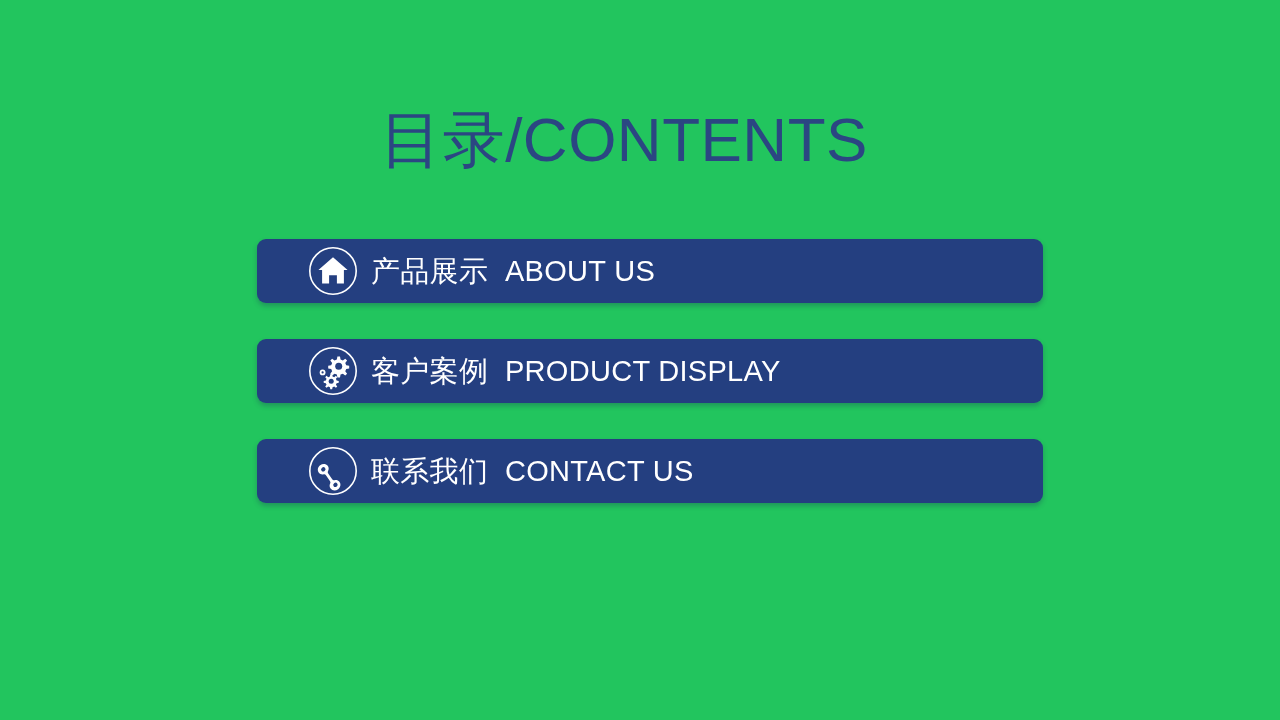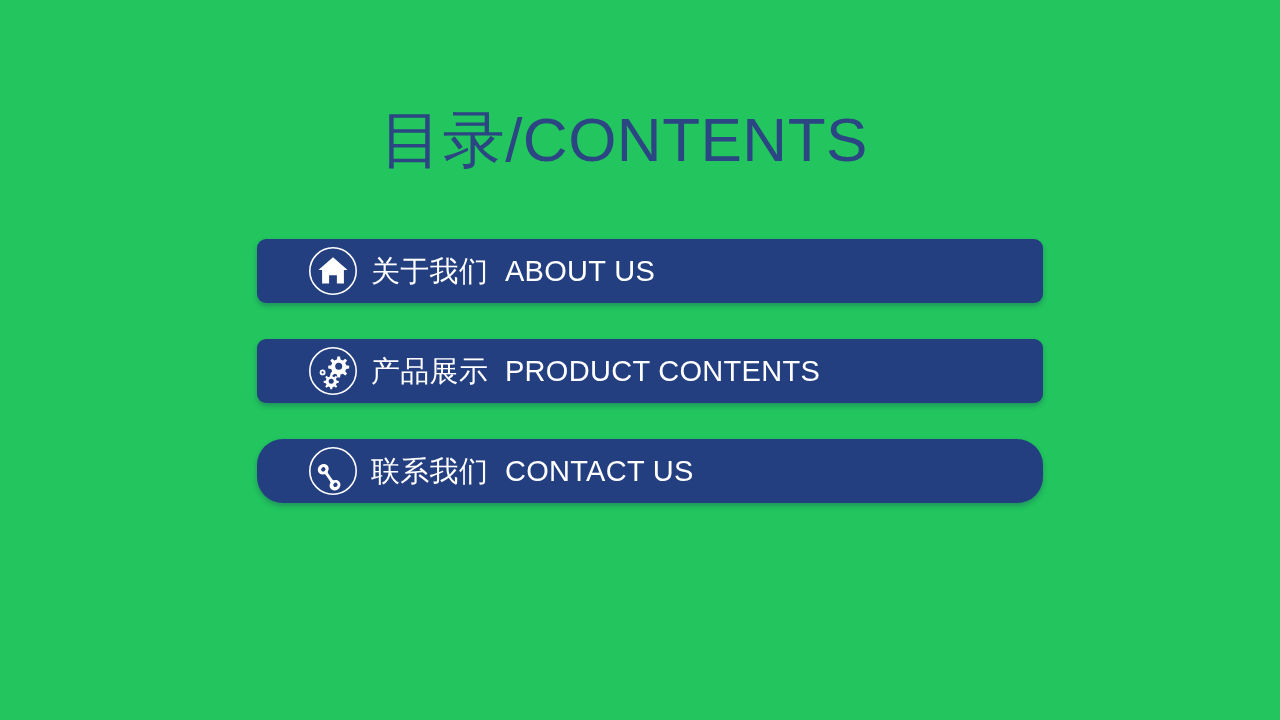--- a/index.html
+++ b/index.html
@@ -51,21 +51,21 @@
     width: 786px;
     height: 64px;
     margin-bottom: 36px;
     background: #243f80;
     border-radius: 9px;
     box-shadow: 0 3px 5px rgba(25, 42, 90, 0.30);
     display: flex;
     align-items: center;
     box-sizing: border-box;
   }
-  .menu-row:last-child { margin-bottom: 0; border-radius: 26px; }
+  .menu-row:last-child { margin-bottom: 0; }
 
   .row-icon {
     flex: 0 0 auto;
     width: 52px;
     height: 52px;
     margin-left: 50px;
     position: relative;
   }
   .row-icon svg {
     display: block;
@@ -95,21 +95,21 @@
   <div class="menu-list">
 
     <div class="menu-row">
       <span class="row-icon">
         <svg viewBox="0 0 52 52" xmlns="http://www.w3.org/2000/svg">
           <circle cx="26" cy="26" r="23.2" fill="none" stroke="#ffffff" stroke-width="1.6"></circle>
           <path d="M26 12.3 L40.6 25.1 L36.9 25.1 L36.9 38.6 L29.9 38.6 L29.9 30.3 L22.1 30.3 L22.1 38.6 L15.1 38.6 L15.1 25.1 L11.4 25.1 Z" fill="#ffffff"></path>
           <rect x="23.3" y="31.6" width="5.4" height="7" fill="#243f80"></rect>
         </svg>
       </span>
-      <span class="row-label">关于我们  ABOUT US</span>
+      <span class="row-label">产品展示  ABOUT US</span>
     </div>
 
     <div class="menu-row">
       <span class="row-icon">
         <svg viewBox="0 0 52 52" xmlns="http://www.w3.org/2000/svg">
           <circle cx="26" cy="26" r="23.2" fill="none" stroke="#ffffff" stroke-width="1.6"></circle>
 
           <g fill="#ffffff">
             <path d="M30.4 11.6 l2.6 0 l0.55 3.0 l2.3 0.95 l2.4 -1.85 l1.85 1.85 l-1.85 2.4 l0.95 2.3 l3.0 0.55 l0 2.6 l-3.0 0.55 l-0.95 2.3 l1.85 2.4 l-1.85 1.85 l-2.4 -1.85 l-2.3 0.95 l-0.55 3.0 l-2.6 0 l-0.55 -3.0 l-2.3 -0.95 l-2.4 1.85 l-1.85 -1.85 l1.85 -2.4 l-0.95 -2.3 l-3.0 -0.55 l0 -2.6 l3.0 -0.55 l0.95 -2.3 l-1.85 -2.4 l1.85 -1.85 l2.4 1.85 l2.3 -0.95 Z"></path>
           </g>
@@ -117,21 +117,21 @@
 
           <g fill="#ffffff">
             <path d="M23.3 29.3 l1.85 0 l0.4 2.15 l1.65 0.68 l1.72 -1.32 l1.32 1.32 l-1.32 1.72 l0.68 1.65 l2.15 0.4 l0 1.85 l-2.15 0.4 l-0.68 1.65 l1.32 1.72 l-1.32 1.32 l-1.72 -1.32 l-1.65 0.68 l-0.4 2.15 l-1.85 0 l-0.4 -2.15 l-1.65 -0.68 l-1.72 1.32 l-1.32 -1.32 l1.32 -1.72 l-0.68 -1.65 l-2.15 -0.4 l0 -1.85 l2.15 -0.4 l0.68 -1.65 l-1.32 -1.72 l1.32 -1.32 l1.72 1.32 l1.65 -0.68 Z"></path>
           </g>
           <circle cx="24.2" cy="36.3" r="2.5" fill="#243f80"></circle>
 
           <circle cx="15.6" cy="27.4" r="2.9" fill="#ffffff"></circle>
           <circle cx="15.6" cy="27.4" r="1.1" fill="#243f80"></circle>
         </svg>
       </span>
-      <span class="row-label">产品展示  PRODUCT CONTENTS</span>
+      <span class="row-label">客户案例  PRODUCT DISPLAY</span>
     </div>
 
 
     <div class="menu-row">
       <span class="row-icon">
         <svg viewBox="0 0 52 52" xmlns="http://www.w3.org/2000/svg">
           <circle cx="26" cy="26" r="23.2" fill="none" stroke="#ffffff" stroke-width="1.6"></circle>
           <g transform="rotate(-38 26 26)">
 
             <path d="M19.4 13.6 c3.1 0 5.6 2.2 5.6 5.1 c0 2.1 -1.3 3.6 -2.9 4.3 c-0.9 0.4 -1.3 1.0 -1.35 2.0 l-0.45 7.0 c-0.06 1.0 0.3 1.7 1.2 2.1 c1.7 0.75 2.95 2.2 2.95 4.3 c0 2.9 -2.5 5.1 -5.6 5.1 c-3.1 0 -5.6 -2.2 -5.6 -5.1 c0 -2.0 1.15 -3.5 2.75 -4.25 c0.95 -0.45 1.35 -1.15 1.4 -2.2 l0.45 -7.0 c0.06 -1.0 -0.3 -1.65 -1.2 -2.05 c-1.65 -0.7 -2.9 -2.2 -2.9 -4.2 c0 -2.9 2.5 -5.1 5.6 -5.1 Z" fill="#ffffff"></path>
★ ★ ★ ★
## INSTRUCTIONS TO FOLLOW
Across the whole listing, reproduce each line verbatim and exclude every picture.

## ANSWER SPACE
--- a/index.html
+++ b/index.html
@@ -51,21 +51,21 @@
     width: 786px;
     height: 64px;
     margin-bottom: 36px;
     background: #243f80;
     border-radius: 9px;
     box-shadow: 0 3px 5px rgba(25, 42, 90, 0.30);
     display: flex;
     align-items: center;
     box-sizing: border-box;
   }
-  .menu-row:last-child { margin-bottom: 0; border-radius: 26px; }
+  .menu-row:last-child { margin-bottom: 0; }
 
   .row-icon {
     flex: 0 0 auto;
     width: 52px;
     height: 52px;
     margin-left: 50px;
     position: relative;
   }
   .row-icon svg {
     display: block;
@@ -95,21 +95,21 @@
   <div class="menu-list">
 
     <div class="menu-row">
       <span class="row-icon">
         <svg viewBox="0 0 52 52" xmlns="http://www.w3.org/2000/svg">
           <circle cx="26" cy="26" r="23.2" fill="none" stroke="#ffffff" stroke-width="1.6"></circle>
           <path d="M26 12.3 L40.6 25.1 L36.9 25.1 L36.9 38.6 L29.9 38.6 L29.9 30.3 L22.1 30.3 L22.1 38.6 L15.1 38.6 L15.1 25.1 L11.4 25.1 Z" fill="#ffffff"></path>
           <rect x="23.3" y="31.6" width="5.4" height="7" fill="#243f80"></rect>
         </svg>
       </span>
-      <span class="row-label">关于我们  ABOUT US</span>
+      <span class="row-label">产品展示  ABOUT US</span>
     </div>
 
     <div class="menu-row">
       <span class="row-icon">
         <svg viewBox="0 0 52 52" xmlns="http://www.w3.org/2000/svg">
           <circle cx="26" cy="26" r="23.2" fill="none" stroke="#ffffff" stroke-width="1.6"></circle>
 
           <g fill="#ffffff">
             <path d="M30.4 11.6 l2.6 0 l0.55 3.0 l2.3 0.95 l2.4 -1.85 l1.85 1.85 l-1.85 2.4 l0.95 2.3 l3.0 0.55 l0 2.6 l-3.0 0.55 l-0.95 2.3 l1.85 2.4 l-1.85 1.85 l-2.4 -1.85 l-2.3 0.95 l-0.55 3.0 l-2.6 0 l-0.55 -3.0 l-2.3 -0.95 l-2.4 1.85 l-1.85 -1.85 l1.85 -2.4 l-0.95 -2.3 l-3.0 -0.55 l0 -2.6 l3.0 -0.55 l0.95 -2.3 l-1.85 -2.4 l1.85 -1.85 l2.4 1.85 l2.3 -0.95 Z"></path>
           </g>
@@ -117,21 +117,21 @@
 
           <g fill="#ffffff">
             <path d="M23.3 29.3 l1.85 0 l0.4 2.15 l1.65 0.68 l1.72 -1.32 l1.32 1.32 l-1.32 1.72 l0.68 1.65 l2.15 0.4 l0 1.85 l-2.15 0.4 l-0.68 1.65 l1.32 1.72 l-1.32 1.32 l-1.72 -1.32 l-1.65 0.68 l-0.4 2.15 l-1.85 0 l-0.4 -2.15 l-1.65 -0.68 l-1.72 1.32 l-1.32 -1.32 l1.32 -1.72 l-0.68 -1.65 l-2.15 -0.4 l0 -1.85 l2.15 -0.4 l0.68 -1.65 l-1.32 -1.72 l1.32 -1.32 l1.72 1.32 l1.65 -0.68 Z"></path>
           </g>
           <circle cx="24.2" cy="36.3" r="2.5" fill="#243f80"></circle>
 
           <circle cx="15.6" cy="27.4" r="2.9" fill="#ffffff"></circle>
           <circle cx="15.6" cy="27.4" r="1.1" fill="#243f80"></circle>
         </svg>
       </span>
-      <span class="row-label">产品展示  PRODUCT CONTENTS</span>
+      <span class="row-label">客户案例  PRODUCT DISPLAY</span>
     </div>
 
 
     <div class="menu-row">
       <span class="row-icon">
         <svg viewBox="0 0 52 52" xmlns="http://www.w3.org/2000/svg">
           <circle cx="26" cy="26" r="23.2" fill="none" stroke="#ffffff" stroke-width="1.6"></circle>
           <g transform="rotate(-38 26 26)">
 
             <path d="M19.4 13.6 c3.1 0 5.6 2.2 5.6 5.1 c0 2.1 -1.3 3.6 -2.9 4.3 c-0.9 0.4 -1.3 1.0 -1.35 2.0 l-0.45 7.0 c-0.06 1.0 0.3 1.7 1.2 2.1 c1.7 0.75 2.95 2.2 2.95 4.3 c0 2.9 -2.5 5.1 -5.6 5.1 c-3.1 0 -5.6 -2.2 -5.6 -5.1 c0 -2.0 1.15 -3.5 2.75 -4.25 c0.95 -0.45 1.35 -1.15 1.4 -2.2 l0.45 -7.0 c0.06 -1.0 -0.3 -1.65 -1.2 -2.05 c-1.65 -0.7 -2.9 -2.2 -2.9 -4.2 c0 -2.9 2.5 -5.1 5.6 -5.1 Z" fill="#ffffff"></path>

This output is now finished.